Пропустив вход в Гранд-Харбор – очевидно, я выставил курс чуть южнее, – «Танцующая» подошла к самой южной россыпи крошечных атоллов, составляющих группу Сент-Мэри.

Придерживаясь за штурвал, я вытянул шею. Брезентовый сверток по-прежнему покоился на передней палубе, и я вдруг почувствовал, что должен от него избавиться, не вполне соображая, зачем и почему, но смутно понимая, что этот сверток – серьезный козырь в игре, в которую меня втянули недобрые люди. Я знал, что не рискну привезти его в Гранд-Харбор при свете дня, ведь за него погибли уже трое, а четвертому, мне, отстрелили полгруди. Короче, под этой оберткой пряталась весьма проблемная вещица.

Чтобы добраться до передней палубы, мне понадобилось пятнадцать минут, по пути я дважды отключался, а на подходе к свертку громко всхлипывал при каждом движении.

Следующие полчаса я промучился, пытаясь развернуть задубевший брезент и развязать крепкие нейлоновые узлы, но задача оказалась непосильной для однорукого человека, не способного толком сомкнуть слабые онемевшие пальцы. К тому же тьма в голове сгущалась, и я опасался, что потеряю сознание с инкриминирующим свертком на борту.

Улегшись на бок, я по последним лучам заходящего солнца определил местоположение, глянул на остров, приметил пальмовую рощицу под вершиной холма и хорошенько все запомнил.

Затем открыл в релинге передней палубы дверцу – через нее мы обычно затаскивали на борт крупную рыбу, – извернулся, толкнул обеими ногами брезентовый сверток, и он с тяжелым всплеском свалился за борт, и вода забрызгала мне лицо.

Из-за этих упражнений раны дали течь, и горе-перевязка напиталась свежей кровью. Я снова взял курс на мостик, но не дополз: на входе в кокпит окончательно лишился чувств.

Меня разбудили лучи утреннего солнца и пронзительный птичий гомон; но когда я открыл глаза, солнце потускнело, словно на него нашло затмение. Зрение уже начало угасать, я попробовал шевельнуться, но не смог, и лежал, сокрушенный тяжестью боли и полного бессилия. «Танцующая» стояла на месте, накренившись под абсурдным углом: по всей видимости, ее выбросило на берег.

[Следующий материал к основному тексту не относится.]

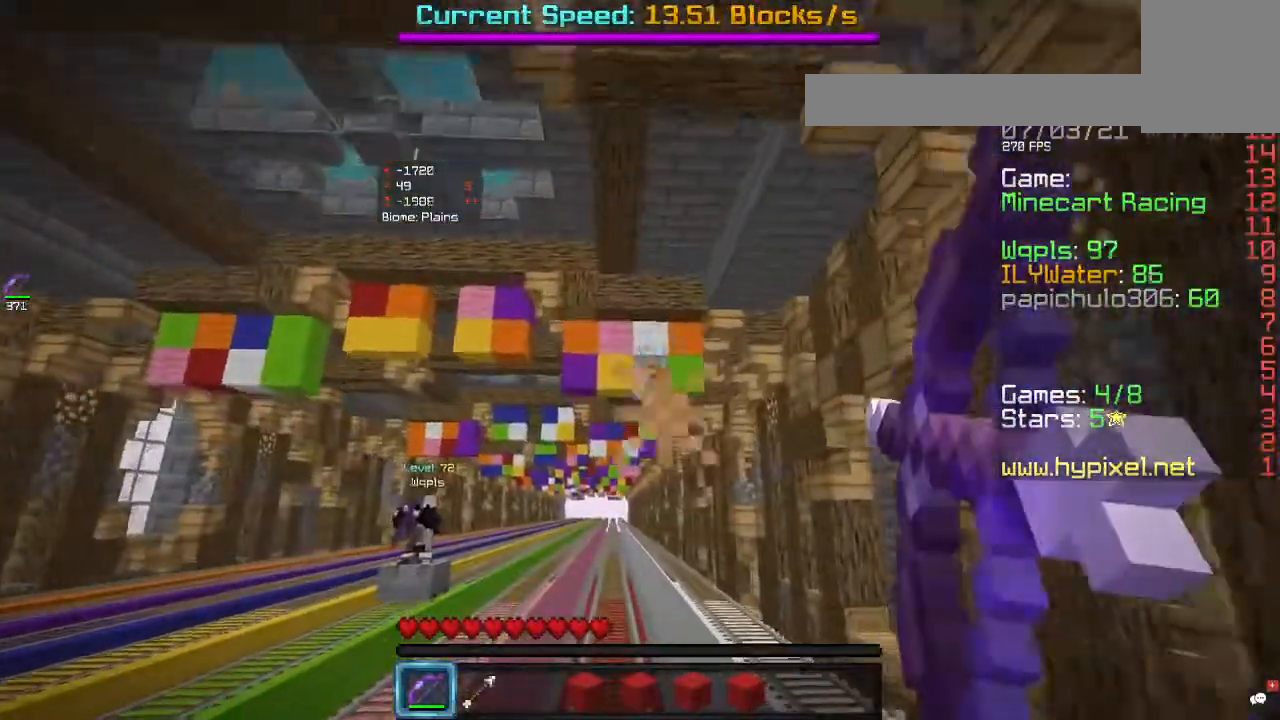
{"keys": [], "mouse": ["right"], "events": []}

Я всмотрелся в раскос над головой и увидел на нем трех морских чаек – толстых, каждая размером с индюшку. Изогнув шеи, они разглядывали меня блестящими черными глазами, нетерпеливо пушили перья, и еще у них были тяжелые желтые клювы с изогнутыми ярко-вишневыми кончиками.

Я пробовал крикнуть им, чтоб улетали, но губы не слушались. Я был совершенно беспомощен и понимал, что скоро они начнут с моих глаз, потому что они всегда начинают с глаз.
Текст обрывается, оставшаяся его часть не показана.